All of the above is a necessarily nuanced debate, which frankly is beyond the comprehension of many of our elected MPs, untrained in economics and commerce, some lacking in logic and common sense at the best of times. Politics doesn’t always lend itself to nuance anyway, modern politics in particular. Simplistic slogans have replaced the weighty economic debates of the past. However, in the wake of this crisis as a nation we need the tone of the debate to lift.
How nations respond to the coronavirus-induced global recession will play a vital role in how prosperous they are when we all come out the other side. Make good decisions and Australia will be on the right side of history, extending our decades long run as the “Lucky Country”, as Donald Horne once described us. Make bad decisions and we risk emulating Argentina, which slipped down the global prosperity ratings during the 20th century.

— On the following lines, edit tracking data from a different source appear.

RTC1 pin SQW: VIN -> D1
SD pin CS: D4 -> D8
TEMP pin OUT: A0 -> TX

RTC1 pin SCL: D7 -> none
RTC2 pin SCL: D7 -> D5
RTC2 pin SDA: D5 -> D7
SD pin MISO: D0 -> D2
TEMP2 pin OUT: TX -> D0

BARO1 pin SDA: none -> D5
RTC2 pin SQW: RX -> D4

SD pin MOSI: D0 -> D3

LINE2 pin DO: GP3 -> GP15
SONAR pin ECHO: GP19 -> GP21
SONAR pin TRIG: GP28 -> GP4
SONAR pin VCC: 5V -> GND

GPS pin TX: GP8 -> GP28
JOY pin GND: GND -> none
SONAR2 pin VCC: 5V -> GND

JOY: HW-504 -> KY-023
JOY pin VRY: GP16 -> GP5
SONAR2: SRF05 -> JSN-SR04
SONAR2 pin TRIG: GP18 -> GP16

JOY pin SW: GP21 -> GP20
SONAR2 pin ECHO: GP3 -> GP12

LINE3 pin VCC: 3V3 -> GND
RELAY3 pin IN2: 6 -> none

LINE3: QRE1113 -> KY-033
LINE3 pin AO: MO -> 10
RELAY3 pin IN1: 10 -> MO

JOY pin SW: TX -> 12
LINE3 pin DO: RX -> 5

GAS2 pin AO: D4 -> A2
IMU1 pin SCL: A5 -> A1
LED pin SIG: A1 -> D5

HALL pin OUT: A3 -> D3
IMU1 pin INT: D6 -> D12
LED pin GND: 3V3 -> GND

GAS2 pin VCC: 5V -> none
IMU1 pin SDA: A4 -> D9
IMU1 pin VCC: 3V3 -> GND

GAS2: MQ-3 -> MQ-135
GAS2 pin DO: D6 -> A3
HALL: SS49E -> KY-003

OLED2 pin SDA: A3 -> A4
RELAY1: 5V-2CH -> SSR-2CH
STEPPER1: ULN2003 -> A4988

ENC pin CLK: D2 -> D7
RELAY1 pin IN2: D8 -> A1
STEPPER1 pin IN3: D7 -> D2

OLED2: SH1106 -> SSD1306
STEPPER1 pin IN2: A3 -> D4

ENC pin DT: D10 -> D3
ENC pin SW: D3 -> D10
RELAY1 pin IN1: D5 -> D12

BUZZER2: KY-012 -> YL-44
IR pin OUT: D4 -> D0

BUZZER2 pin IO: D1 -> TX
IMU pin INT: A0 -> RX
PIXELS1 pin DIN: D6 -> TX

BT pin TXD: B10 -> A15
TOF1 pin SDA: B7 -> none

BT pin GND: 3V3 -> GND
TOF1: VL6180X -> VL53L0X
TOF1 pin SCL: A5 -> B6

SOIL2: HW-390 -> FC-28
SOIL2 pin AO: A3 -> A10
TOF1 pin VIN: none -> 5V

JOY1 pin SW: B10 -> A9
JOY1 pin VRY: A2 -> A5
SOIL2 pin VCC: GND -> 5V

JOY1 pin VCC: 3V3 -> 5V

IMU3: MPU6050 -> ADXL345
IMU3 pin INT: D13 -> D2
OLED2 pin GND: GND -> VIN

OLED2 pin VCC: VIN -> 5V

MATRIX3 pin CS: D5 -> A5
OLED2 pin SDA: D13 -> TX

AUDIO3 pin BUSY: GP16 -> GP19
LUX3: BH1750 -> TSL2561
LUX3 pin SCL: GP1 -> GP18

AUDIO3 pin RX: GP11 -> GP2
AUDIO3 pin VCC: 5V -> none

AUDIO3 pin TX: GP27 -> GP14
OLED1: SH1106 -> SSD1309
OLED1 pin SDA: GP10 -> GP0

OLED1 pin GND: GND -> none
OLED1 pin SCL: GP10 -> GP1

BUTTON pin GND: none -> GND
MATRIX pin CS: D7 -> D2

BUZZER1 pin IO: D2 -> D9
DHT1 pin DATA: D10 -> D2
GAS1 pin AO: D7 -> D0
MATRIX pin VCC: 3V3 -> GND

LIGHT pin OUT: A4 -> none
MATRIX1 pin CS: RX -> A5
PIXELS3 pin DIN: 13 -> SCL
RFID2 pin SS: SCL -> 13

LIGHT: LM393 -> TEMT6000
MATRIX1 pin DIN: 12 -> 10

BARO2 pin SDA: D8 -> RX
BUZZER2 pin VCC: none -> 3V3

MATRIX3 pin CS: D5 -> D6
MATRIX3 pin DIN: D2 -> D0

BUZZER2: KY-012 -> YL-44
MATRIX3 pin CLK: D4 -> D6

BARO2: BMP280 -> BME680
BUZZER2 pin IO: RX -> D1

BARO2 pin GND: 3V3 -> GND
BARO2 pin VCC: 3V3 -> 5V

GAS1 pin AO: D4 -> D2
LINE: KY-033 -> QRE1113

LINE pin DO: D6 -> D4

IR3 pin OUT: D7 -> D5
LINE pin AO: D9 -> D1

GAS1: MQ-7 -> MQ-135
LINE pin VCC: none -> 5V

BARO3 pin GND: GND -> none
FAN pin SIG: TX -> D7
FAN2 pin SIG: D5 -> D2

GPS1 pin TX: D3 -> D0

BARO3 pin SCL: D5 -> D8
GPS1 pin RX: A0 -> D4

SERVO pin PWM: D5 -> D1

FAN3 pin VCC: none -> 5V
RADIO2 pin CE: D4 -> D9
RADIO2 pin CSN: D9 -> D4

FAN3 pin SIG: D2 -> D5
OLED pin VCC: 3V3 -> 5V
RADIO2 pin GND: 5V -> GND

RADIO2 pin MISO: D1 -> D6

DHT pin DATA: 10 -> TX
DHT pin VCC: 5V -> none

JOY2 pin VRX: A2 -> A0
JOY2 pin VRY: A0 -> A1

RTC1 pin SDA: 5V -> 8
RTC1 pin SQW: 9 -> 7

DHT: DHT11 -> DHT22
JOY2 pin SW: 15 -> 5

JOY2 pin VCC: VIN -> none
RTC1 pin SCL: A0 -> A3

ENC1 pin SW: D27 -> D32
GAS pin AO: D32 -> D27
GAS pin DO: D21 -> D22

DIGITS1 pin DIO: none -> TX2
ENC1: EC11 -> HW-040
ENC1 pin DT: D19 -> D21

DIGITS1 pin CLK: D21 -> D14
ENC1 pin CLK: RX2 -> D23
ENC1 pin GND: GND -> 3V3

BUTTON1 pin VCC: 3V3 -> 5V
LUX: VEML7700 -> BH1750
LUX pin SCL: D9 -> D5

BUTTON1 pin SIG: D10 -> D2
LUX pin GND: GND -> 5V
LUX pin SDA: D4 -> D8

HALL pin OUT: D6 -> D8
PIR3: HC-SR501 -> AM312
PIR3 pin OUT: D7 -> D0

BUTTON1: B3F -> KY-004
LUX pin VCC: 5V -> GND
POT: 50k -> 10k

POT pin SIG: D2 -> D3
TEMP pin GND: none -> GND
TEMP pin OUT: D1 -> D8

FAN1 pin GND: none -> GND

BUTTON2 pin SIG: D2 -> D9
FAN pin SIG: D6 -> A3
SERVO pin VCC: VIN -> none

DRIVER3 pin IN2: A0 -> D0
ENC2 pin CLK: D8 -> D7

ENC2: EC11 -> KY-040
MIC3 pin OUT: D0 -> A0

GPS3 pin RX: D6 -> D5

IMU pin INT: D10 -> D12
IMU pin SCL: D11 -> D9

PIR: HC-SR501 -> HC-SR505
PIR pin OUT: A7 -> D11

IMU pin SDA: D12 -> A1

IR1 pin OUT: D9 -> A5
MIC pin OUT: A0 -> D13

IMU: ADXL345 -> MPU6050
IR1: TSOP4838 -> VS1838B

It is therefore an incredibly important time for policymakers. Unfortunately, our political settings aren’t match fit for the challenge. Our democratic institutions aren’t working adequately. Parliamentary debate is being stifled by the lack of sittings and the exclusions caused by social distancing. The federation is broken as states and the commonwealth squabble over their respective power-sharing arrangements.
Partisan debates on the economy aren’t what they used to be: since losing the 1996 election and deserting the proud economic legacy of the Keating era, Labor can’t compete in the court of public opinion when it comes to the economy. With the state of the economy front and centre, and polls confirming Labor is a mile behind the Liberals as preferred economic managers, Scott Morrison has the next election in the bag. If the recovery is swifter than expected, he gets credit. If it’s slower, even made worse by poor policy choices, Morrison simply asks voters if they are willing to risk handing the reins of power over to Labor at such an important time. He knows the ballot box answer will be no.
That means a guaranteed four to five more years of Coalition government deciding how Australia reshapes its economy in the wake of the pandemic. So we turn our attention to how well equipped it is to do that.
Genuine economic liberals within the Liberal partyroom are few and far between these days. Economic literacy is even scarcer. Reactionary conservatives instead run rampant within Coalition ranks. The Prime Minister’s preferences have long included economic intervention, not economic liberalism. For example, when he clashed with then treasurer Joe Hockey in cabinet in the Coalition’s first term over whether the government should subsidise SPC Ardmona, Morrison was all for it. Or this week when he announced plans to build a government-owned gas-fired power plant to compete with the private sector.
At one level Morrison’s pragmatism has its upsides. It means he won’t put ideological dogma first. But his pragmatism is political, not economic, meaning the pathways he chooses are likely to be all about winning elections, not good policy.
Occasionally the coincidence of duality may arise if we’re lucky.
More likely tough but necessary decisions involving economic reform will be shelved rather than enacted, as happened during the Fraser years when the Campbell review (recommending micro-economic reforms) gathered dust on then treasurer John Howard’s bookshelf. The do-nothing years of the Fraser government (1975-83) didn’t hold Australia back because they gave way to the reforming years of Bob Hawke and Keating.
Who seriously sees such impressive figures on the opposition benches now? And at a time of far greater crisis and need.
Peter van Onselen is political editor at the Ten Network and a professor of politics and public policy at the University of Western Australia and Griffith University.